Poser la question de l’innovation publique c’est inévitablement soulever le sujet de la transition numérique, le lien entre les différents acteurs publics et privés, s’interroger sur la place des élus, des managers et des agents, tout comme sur le moyen de s’inscrire dans une démarche de développement durable. Des thématiques au centre d’Innova’ter, le troisième forum de l’innovation territoriale organisé par La Gazette avec le concours du SNDGCT et de l’ADGCF, le 24 septembre.
Innovations et rôle de l’Etat
A l’heure des réseaux sociaux, des plateformes participatives, de l’open data, Pierre Charles Pupion s’est interrogé sur l’impact de ces innovations publiques sur le mode de gouvernance. Le docteur en science de gestion, directeur de l’IPAG/CIMP de Poitiers affirme que le rôle de l’Etat et des gouvernants, aujourd’hui, est davantage « de guider et construire un consensus, d’orchestrer le changement avec les différentes parties prenantes tout en restant les garants de la collecte des données et de la fiabilité du processus ».
Dans le même temps, il avance que « les innovations les plus radicales sont celles impulsées par le politique ou déployées à grande échelle ». Les expérimentations partant du terrain des collectivités concernent essentiellement, pour lui, l’amélioration des processus internes et de prestations de service.
Une idée en partie confirmée par l’exemple de la Finlande, représentée par Ira Alanko. Chargée de projet innovation auprès du cabinet du premier ministre, Ira Alanko a expliqué le changement de culture qui s’est opéré au plus haut sommet de l’Etat avec un gouvernement promoteur de méthodes innovantes par une adaptation de sa réglementation.

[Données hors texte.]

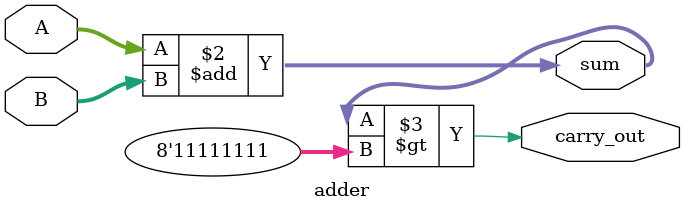
<source format=v>
module adder(
  input [7:0] A, B,
  output reg [7:0] sum,
  output reg carry_out
);

  always @(*) begin
    sum = A + B;
    carry_out = (sum > 8'hFF);
  end

endmodule
</source>
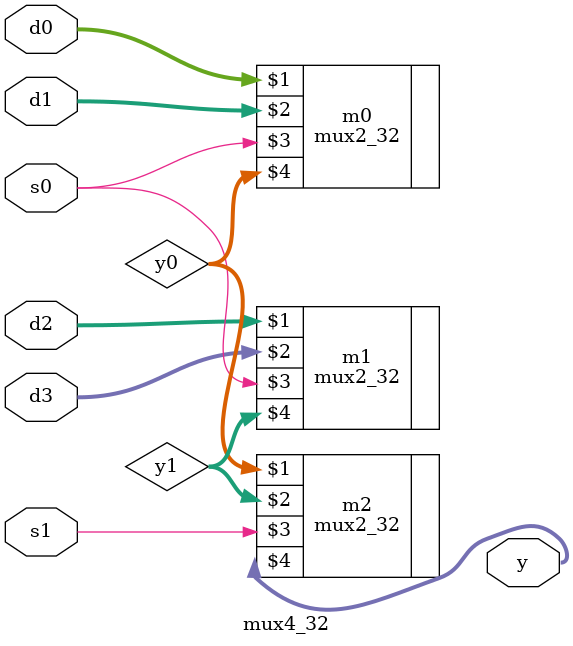
<source format=sv>
module mux4_32(input logic [31:0] d0, d1, d2, d3, input logic s0, s1, output tri [31:0] y);

logic [31:0] y0, y1;

mux2_32 m0(d0, d1, s0, y0);
mux2_32 m1(d2, d3, s0, y1);
mux2_32 m2(y0, y1, s1, y);

endmodule
</source>
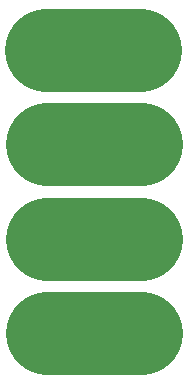
<source format=gbs>
%TF.GenerationSoftware,KiCad,Pcbnew,4.0.5-e0-6337~49~ubuntu16.04.1*%
%TF.CreationDate,2017-01-18T14:25:02-08:00*%
%TF.ProjectId,2x4-Cap-Touch-Slider,3278342D4361702D546F7563682D536C,1.0*%
%TF.FileFunction,Soldermask,Bot*%
%FSLAX46Y46*%
G04 Gerber Fmt 4.6, Leading zero omitted, Abs format (unit mm)*
G04 Created by KiCad (PCBNEW 4.0.5-e0-6337~49~ubuntu16.04.1) date Wed Jan 18 14:25:02 2017*
%MOMM*%
%LPD*%
G01*
G04 APERTURE LIST*
%ADD10C,0.350000*%
%ADD11C,7.000000*%
G04 APERTURE END LIST*
D10*
D11*
X148563600Y-81511600D02*
X140563600Y-81511600D01*
X148639800Y-89512600D02*
X140639800Y-89512600D01*
X148639800Y-97488200D02*
X140639800Y-97488200D01*
X148639800Y-105514600D02*
X140639800Y-105514600D01*
D10*
G36*
X140886710Y-102437447D02*
X141477655Y-102558751D01*
X142033798Y-102792532D01*
X142533934Y-103129878D01*
X142959021Y-103557943D01*
X143292866Y-104060421D01*
X143522756Y-104618176D01*
X143639864Y-105209614D01*
X143639864Y-105209624D01*
X143639931Y-105209963D01*
X143630310Y-105899016D01*
X143630233Y-105899354D01*
X143630233Y-105899362D01*
X143496657Y-106487301D01*
X143251285Y-107038416D01*
X142903537Y-107531378D01*
X142466662Y-107947409D01*
X141957300Y-108270661D01*
X141394854Y-108488819D01*
X140800747Y-108593576D01*
X140197603Y-108580942D01*
X139608400Y-108451397D01*
X139055582Y-108209877D01*
X138560207Y-107865582D01*
X138141137Y-107431623D01*
X137814338Y-106924530D01*
X137592256Y-106363614D01*
X137483355Y-105770258D01*
X137491777Y-105167041D01*
X137617206Y-104576947D01*
X137854859Y-104022458D01*
X138195691Y-103524688D01*
X138626712Y-103102600D01*
X139131513Y-102772268D01*
X139690859Y-102546277D01*
X140283445Y-102433236D01*
X140886710Y-102437447D01*
X140886710Y-102437447D01*
G37*
G36*
X148886710Y-102437447D02*
X149477655Y-102558751D01*
X150033798Y-102792532D01*
X150533934Y-103129878D01*
X150959021Y-103557943D01*
X151292866Y-104060421D01*
X151522756Y-104618176D01*
X151639864Y-105209614D01*
X151639864Y-105209624D01*
X151639931Y-105209963D01*
X151630310Y-105899016D01*
X151630233Y-105899354D01*
X151630233Y-105899362D01*
X151496657Y-106487301D01*
X151251285Y-107038416D01*
X150903537Y-107531378D01*
X150466662Y-107947409D01*
X149957300Y-108270661D01*
X149394854Y-108488819D01*
X148800747Y-108593576D01*
X148197603Y-108580942D01*
X147608400Y-108451397D01*
X147055582Y-108209877D01*
X146560207Y-107865582D01*
X146141137Y-107431623D01*
X145814338Y-106924530D01*
X145592256Y-106363614D01*
X145483355Y-105770258D01*
X145491777Y-105167041D01*
X145617206Y-104576947D01*
X145854859Y-104022458D01*
X146195691Y-103524688D01*
X146626712Y-103102600D01*
X147131513Y-102772268D01*
X147690859Y-102546277D01*
X148283445Y-102433236D01*
X148886710Y-102437447D01*
X148886710Y-102437447D01*
G37*
G36*
X140886710Y-94437447D02*
X141477655Y-94558751D01*
X142033798Y-94792532D01*
X142533934Y-95129878D01*
X142959021Y-95557943D01*
X143292866Y-96060421D01*
X143522756Y-96618176D01*
X143639864Y-97209614D01*
X143639864Y-97209624D01*
X143639931Y-97209963D01*
X143630310Y-97899016D01*
X143630233Y-97899354D01*
X143630233Y-97899362D01*
X143496657Y-98487301D01*
X143251285Y-99038416D01*
X142903537Y-99531378D01*
X142466662Y-99947409D01*
X141957300Y-100270661D01*
X141394854Y-100488819D01*
X140800747Y-100593576D01*
X140197603Y-100580942D01*
X139608400Y-100451397D01*
X139055582Y-100209877D01*
X138560207Y-99865582D01*
X138141137Y-99431623D01*
X137814338Y-98924530D01*
X137592256Y-98363614D01*
X137483355Y-97770258D01*
X137491777Y-97167041D01*
X137617206Y-96576947D01*
X137854859Y-96022458D01*
X138195691Y-95524688D01*
X138626712Y-95102600D01*
X139131513Y-94772268D01*
X139690859Y-94546277D01*
X140283445Y-94433236D01*
X140886710Y-94437447D01*
X140886710Y-94437447D01*
G37*
G36*
X148886710Y-94437447D02*
X149477655Y-94558751D01*
X150033798Y-94792532D01*
X150533934Y-95129878D01*
X150959021Y-95557943D01*
X151292866Y-96060421D01*
X151522756Y-96618176D01*
X151639864Y-97209614D01*
X151639864Y-97209624D01*
X151639931Y-97209963D01*
X151630310Y-97899016D01*
X151630233Y-97899354D01*
X151630233Y-97899362D01*
X151496657Y-98487301D01*
X151251285Y-99038416D01*
X150903537Y-99531378D01*
X150466662Y-99947409D01*
X149957300Y-100270661D01*
X149394854Y-100488819D01*
X148800747Y-100593576D01*
X148197603Y-100580942D01*
X147608400Y-100451397D01*
X147055582Y-100209877D01*
X146560207Y-99865582D01*
X146141137Y-99431623D01*
X145814338Y-98924530D01*
X145592256Y-98363614D01*
X145483355Y-97770258D01*
X145491777Y-97167041D01*
X145617206Y-96576947D01*
X145854859Y-96022458D01*
X146195691Y-95524688D01*
X146626712Y-95102600D01*
X147131513Y-94772268D01*
X147690859Y-94546277D01*
X148283445Y-94433236D01*
X148886710Y-94437447D01*
X148886710Y-94437447D01*
G37*
G36*
X140886710Y-86437447D02*
X141477655Y-86558751D01*
X142033798Y-86792532D01*
X142533934Y-87129878D01*
X142959021Y-87557943D01*
X143292866Y-88060421D01*
X143522756Y-88618176D01*
X143639864Y-89209614D01*
X143639864Y-89209624D01*
X143639931Y-89209963D01*
X143630310Y-89899016D01*
X143630233Y-89899354D01*
X143630233Y-89899362D01*
X143496657Y-90487301D01*
X143251285Y-91038416D01*
X142903537Y-91531378D01*
X142466662Y-91947409D01*
X141957300Y-92270661D01*
X141394854Y-92488819D01*
X140800747Y-92593576D01*
X140197603Y-92580942D01*
X139608400Y-92451397D01*
X139055582Y-92209877D01*
X138560207Y-91865582D01*
X138141137Y-91431623D01*
X137814338Y-90924530D01*
X137592256Y-90363614D01*
X137483355Y-89770258D01*
X137491777Y-89167041D01*
X137617206Y-88576947D01*
X137854859Y-88022458D01*
X138195691Y-87524688D01*
X138626712Y-87102600D01*
X139131513Y-86772268D01*
X139690859Y-86546277D01*
X140283445Y-86433236D01*
X140886710Y-86437447D01*
X140886710Y-86437447D01*
G37*
G36*
X148886710Y-86437447D02*
X149477655Y-86558751D01*
X150033798Y-86792532D01*
X150533934Y-87129878D01*
X150959021Y-87557943D01*
X151292866Y-88060421D01*
X151522756Y-88618176D01*
X151639864Y-89209614D01*
X151639864Y-89209624D01*
X151639931Y-89209963D01*
X151630310Y-89899016D01*
X151630233Y-89899354D01*
X151630233Y-89899362D01*
X151496657Y-90487301D01*
X151251285Y-91038416D01*
X150903537Y-91531378D01*
X150466662Y-91947409D01*
X149957300Y-92270661D01*
X149394854Y-92488819D01*
X148800747Y-92593576D01*
X148197603Y-92580942D01*
X147608400Y-92451397D01*
X147055582Y-92209877D01*
X146560207Y-91865582D01*
X146141137Y-91431623D01*
X145814338Y-90924530D01*
X145592256Y-90363614D01*
X145483355Y-89770258D01*
X145491777Y-89167041D01*
X145617206Y-88576947D01*
X145854859Y-88022458D01*
X146195691Y-87524688D01*
X146626712Y-87102600D01*
X147131513Y-86772268D01*
X147690859Y-86546277D01*
X148283445Y-86433236D01*
X148886710Y-86437447D01*
X148886710Y-86437447D01*
G37*
G36*
X140886710Y-78437447D02*
X141477655Y-78558751D01*
X142033798Y-78792532D01*
X142533934Y-79129878D01*
X142959021Y-79557943D01*
X143292866Y-80060421D01*
X143522756Y-80618176D01*
X143639864Y-81209614D01*
X143639864Y-81209624D01*
X143639931Y-81209963D01*
X143630310Y-81899016D01*
X143630233Y-81899354D01*
X143630233Y-81899362D01*
X143496657Y-82487301D01*
X143251285Y-83038416D01*
X142903537Y-83531378D01*
X142466662Y-83947409D01*
X141957300Y-84270661D01*
X141394854Y-84488819D01*
X140800747Y-84593576D01*
X140197603Y-84580942D01*
X139608400Y-84451397D01*
X139055582Y-84209877D01*
X138560207Y-83865582D01*
X138141137Y-83431623D01*
X137814338Y-82924530D01*
X137592256Y-82363614D01*
X137483355Y-81770258D01*
X137491777Y-81167041D01*
X137617206Y-80576947D01*
X137854859Y-80022458D01*
X138195691Y-79524688D01*
X138626712Y-79102600D01*
X139131513Y-78772268D01*
X139690859Y-78546277D01*
X140283445Y-78433236D01*
X140886710Y-78437447D01*
X140886710Y-78437447D01*
G37*
G36*
X148886710Y-78437447D02*
X149477655Y-78558751D01*
X150033798Y-78792532D01*
X150533934Y-79129878D01*
X150959021Y-79557943D01*
X151292866Y-80060421D01*
X151522756Y-80618176D01*
X151639864Y-81209614D01*
X151639864Y-81209624D01*
X151639931Y-81209963D01*
X151630310Y-81899016D01*
X151630233Y-81899354D01*
X151630233Y-81899362D01*
X151496657Y-82487301D01*
X151251285Y-83038416D01*
X150903537Y-83531378D01*
X150466662Y-83947409D01*
X149957300Y-84270661D01*
X149394854Y-84488819D01*
X148800747Y-84593576D01*
X148197603Y-84580942D01*
X147608400Y-84451397D01*
X147055582Y-84209877D01*
X146560207Y-83865582D01*
X146141137Y-83431623D01*
X145814338Y-82924530D01*
X145592256Y-82363614D01*
X145483355Y-81770258D01*
X145491777Y-81167041D01*
X145617206Y-80576947D01*
X145854859Y-80022458D01*
X146195691Y-79524688D01*
X146626712Y-79102600D01*
X147131513Y-78772268D01*
X147690859Y-78546277D01*
X148283445Y-78433236D01*
X148886710Y-78437447D01*
X148886710Y-78437447D01*
G37*
M02*

</source>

Et l’acculturation est en cours. 95% des collectivités finlandaises ont innové dans les deux dernières années, 62% ont augmenté leur efficience et plus de 40% des innovations ont amélioré le bien être des agents.
Lois versus usages
En France ce dialogue entre l’Etat et les territoires s’est illustré avec la loi de transformation de la fonction publique. Ce projet « ne répondait pas forcément à une demande, mais davantage à une volonté de moderniser l’administration publique », a rappelé le député (LREM) Guillaume Gouffier-Cha.
Face à lui, Elodie Kuchcinski, directrice générale adjointe des services de la ville de Vendin le-Vieil et membre du SNDGCT, a précisé que les collectivités n’avaient pas besoin d’injonction de l’Etat pour innover. Sur la question de la parité par exemple « le bon sens et l’équilibre managérial nous font aller vers l’égalité homme femme avant même que la loi ne nous le dise. La loi peut être parfois aussi un peu en retard, comme sur la définition des missions des DG et DGA par exemple ».
Les deux intervenants ont malgré tout reconnu le travail partenarial engagé entre les différentes instances s’agissant de la loi et « la volonté d’avancer sur des notions communes ».
Démocratie numérique
L’explosion des Civic tech place aussi les collectivités face à une autre injonction de modernisation, notamment sur le thème du développement de la participation citoyenne. Présentant le baromètre réalisé par l’Observatoire des civic tech et de la démocratie Numérique, Tatiana De Feraudy, chargée de mission à Décider Ensemble, a avancé que plus de 200 collectivités avaient déjà mis en place des outils d’engagement citoyen.
Une évolution qui engage les territoires à collaborer avec de nouveaux acteurs privés, tout comme la dématérialisation les oblige à nouer un dialogue constant avec leurs agents en interne.
Accompagnement et coopération des agents
La digitalisation bouleverse de fait les méthodes de travail et la nature de certains métiers administratifs. La ville de Saint-Nazaire en a fait l’expérience avec le « semi échec » de la mise en place d’un guichet unique citoyens qui s’est heurté explique en substance Emmanuel Gros le DGS de la ville, en interne, non seulement à la réticence des agents, mais aussi au manque d’anticipation face à la nécessité technique de rendre les fichiers de différents services interopérables.
« La digitalisation implique de reprendre en main l’outil pour revisiter nos pratiques », constate Vincent Mandinaud, chargé de mission du département études, capitalisation et prospective de l’ANACT. Il ajoute : « Notre proposition est de ne pas adapter l’homme au travail mais bien le travail à l’homme ».